The corpus can be downloaded at Europarl_Intersection.
Participants are free to use other training corpora, but additional senses/translations (which are not present in Europarl) will not be included in the sense inventory that is used for evaluation.
We will manually annotate development and test data. For the test data, native speakers will decide on the correct translation cluster(s) for each test sentence and give their top-3 translations from the predefined list of Europarl translations (see Evaluation).
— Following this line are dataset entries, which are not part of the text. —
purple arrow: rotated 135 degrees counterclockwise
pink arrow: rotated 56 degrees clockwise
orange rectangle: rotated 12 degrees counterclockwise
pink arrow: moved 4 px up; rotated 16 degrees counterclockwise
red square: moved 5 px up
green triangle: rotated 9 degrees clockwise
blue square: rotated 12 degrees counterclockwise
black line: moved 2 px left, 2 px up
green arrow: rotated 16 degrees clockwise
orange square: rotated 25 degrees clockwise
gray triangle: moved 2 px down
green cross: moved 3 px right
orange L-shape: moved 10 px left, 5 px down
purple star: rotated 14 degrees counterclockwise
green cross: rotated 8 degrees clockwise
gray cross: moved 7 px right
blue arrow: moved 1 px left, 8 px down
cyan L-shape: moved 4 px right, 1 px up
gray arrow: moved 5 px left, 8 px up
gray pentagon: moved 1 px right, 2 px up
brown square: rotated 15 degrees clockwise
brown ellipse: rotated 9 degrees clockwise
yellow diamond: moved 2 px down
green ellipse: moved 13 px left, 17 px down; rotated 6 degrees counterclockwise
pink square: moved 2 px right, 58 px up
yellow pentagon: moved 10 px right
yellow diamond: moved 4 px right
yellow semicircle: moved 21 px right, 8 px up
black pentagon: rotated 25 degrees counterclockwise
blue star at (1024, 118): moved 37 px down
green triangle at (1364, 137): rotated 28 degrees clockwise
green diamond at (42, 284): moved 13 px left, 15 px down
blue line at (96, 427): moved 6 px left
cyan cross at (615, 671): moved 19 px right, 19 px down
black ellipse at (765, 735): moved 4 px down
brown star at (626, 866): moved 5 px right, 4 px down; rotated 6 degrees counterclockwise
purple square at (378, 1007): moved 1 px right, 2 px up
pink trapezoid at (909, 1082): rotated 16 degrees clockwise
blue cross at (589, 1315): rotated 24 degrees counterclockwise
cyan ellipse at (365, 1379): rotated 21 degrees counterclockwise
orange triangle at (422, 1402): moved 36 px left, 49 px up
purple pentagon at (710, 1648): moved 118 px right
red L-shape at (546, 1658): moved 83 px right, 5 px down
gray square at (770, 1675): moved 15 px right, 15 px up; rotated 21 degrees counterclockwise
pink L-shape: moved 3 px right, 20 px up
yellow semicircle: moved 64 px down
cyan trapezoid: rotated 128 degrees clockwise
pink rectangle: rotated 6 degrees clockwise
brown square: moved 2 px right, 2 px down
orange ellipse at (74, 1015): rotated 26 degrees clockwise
We will use an evaluation scheme that is inspired by the English lexical substitution task in SemEval 2007. The evaluation will be done using precision and recall. We will perform both a "best result" evaluation (the first translation returned by a system) and a more relaxed evaluation for the "top five" results (the first five translations returned by a system). In order to assign weights to the candidate translations in the answer cluster(s) for each test sentence, native speakers will pick the three most appropriate translations from the predefined sense inventory.
Els Lefever and Véronique Hoste (2009), SemEval-2010 Task 3: Cross-lingual Word Sense Disambiguation, Proceedings of the Workshop on Semantic Evaluations: Recent achievements and Future Directions (SEW-2009), Boulder, Colorado, pp.82-87.